Première femme au monde à diriger un centre jésuite d’analyse sociale, Élisabeth Garant quittera le Centre justice et foi de Montréal au mois de juin 2022.
Directrice générale du CJF depuis décembre 2007, celle qui fut, durant les années 1980, missionnaire laïque en Haïti puis au Japon, quittera aussi la direction de Relations, une revue fondée en 1941 par la Compagnie de Jésus.
«Je sens le besoin de m’arrêter, de prendre un temps de repos», explique Élisabeth Garant qui a célébré en septembre 2021 son 60e anniversaire de naissance.
«Je vois cela comme une étape pour ralentir un peu après avoir beaucoup travaillé, toujours avec passion, dans un contexte très stimulant et ressourçant. Je me suis sentie très privilégiée de me lever chaque matin pour aller accomplir un travail profondément ancré dans mes convictions personnelles de justice et de foi.»
«Mais le temps passe», concède-t-elle. «Cela fait 15 ans que je suis à la direction et maintenant 27 ans que je travaille au Centre.»
«On fait face à de nouveaux défis et je crois que c’est le bon moment pour qu’une nouvelle personne vienne penser l’avenir avec toute l’équipe.»
Elle rappelle qu’elle est devenue directrice générale alors que le CJF s’apprêtait à souligner son 25e anniversaire. Son remplaçant ou sa remplaçante coordonnera donc les célébrations du 40e anniversaire de ce centre d’analyse sociale. «Un anniversaire, c’est une bonne occasion pour redéfinir certains éléments et lancer de nouvelles pistes.»

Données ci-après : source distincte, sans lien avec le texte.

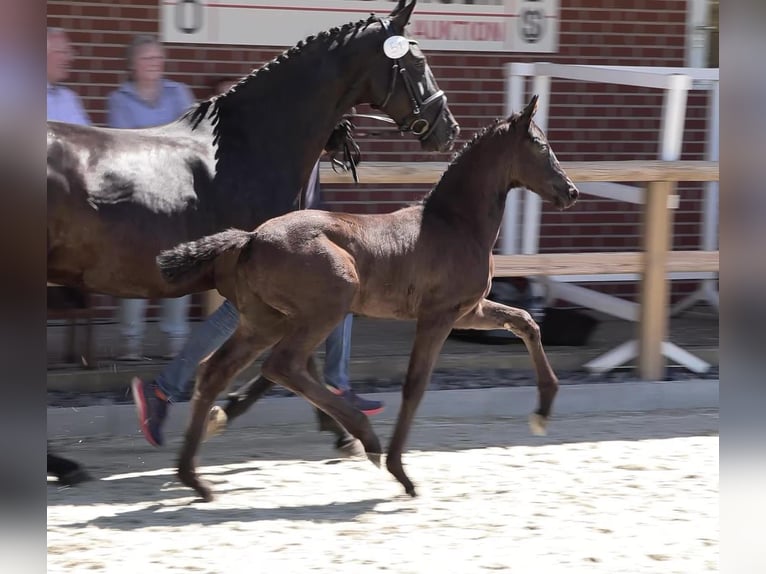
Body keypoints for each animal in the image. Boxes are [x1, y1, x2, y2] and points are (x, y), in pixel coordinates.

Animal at [159, 97, 580, 502]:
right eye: (540, 144)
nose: (570, 191)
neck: (455, 225)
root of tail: (250, 239)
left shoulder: (469, 311)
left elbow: (524, 321)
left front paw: (543, 410)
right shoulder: (438, 316)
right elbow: (415, 385)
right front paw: (400, 472)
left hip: (264, 320)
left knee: (216, 370)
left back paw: (194, 478)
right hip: (327, 305)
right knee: (282, 365)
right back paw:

Sous sa direction, l’équipe du Centre justice et foi a mené plusieurs réflexions sur la place du religieux dans la société québécoise. La directrice générale se dit particulièrement fière du projet de recherche sur l’avenir du christianisme social, «un projet que l’on porte depuis maintenant quatre ans», qui entend souligner l’apport de la mouvance sociale chrétienne aux enjeux de société, tant d’hier que d’aujourd’hui.
La laïcité québécoise
En 2005, alors qu’elle était coordonnatrice du secteur Vivre ensemble du Centre justice et foi, Élisabeth Garant signait un texte sur la laïcité de l’État, un concept qui en était à ses «premiers balbutiements au Québec», dit-elle. Elle y affirmait que «la laïcité devrait représenter la possibilité d’exister pour une pluralité de modes de vie, de croyances et de références éthiques. Elle devrait être le cadre de la promotion de l’égalité de traitement et de la coopération interreligieuse.»
Cette réflexion aura marqué tout son parcours au Centre justice et foi. «J’avais le sentiment qu’on proposait une vision originale pour le Québec avec ce qu’on appelait alors la « laïcité ouverte ». Mais je dois constater que, malgré nos efforts, la polarisation, la division et une laïcité très stricte dominent aujourd’hui dans la vie québécoise.»
En 2018, la direction du CJF déplorait vivement qu’avec son projet de loi sur la laïcité de l’État, le gouvernement de François Legault avait choisi «de diviser au lieu de rassembler». Le Centre demandait au gouvernement de «retirer ce projet de loi nuisible au vivre-ensemble et à l’édification d’une citoyenneté démocratique, partagée et solidaire».
«On a perdu quelques batailles», confie-t-elle. «Mais ce qui me donne de l’espoir, c’est que cette vision d’une laïcité qui exclut n’est pas partagée par les plus jeunes générations.»
La firme de consultants en ressources humaines Viaconseil coordonne les démarches pour trouver la personne qui remplacera Élisabeth Garant à la direction générale du Centre justice et foi. La date limite pour le dépôt des candidatures est le 6 février 2022 tandis que l’entrée en fonction est prévue le 1er mai 2022.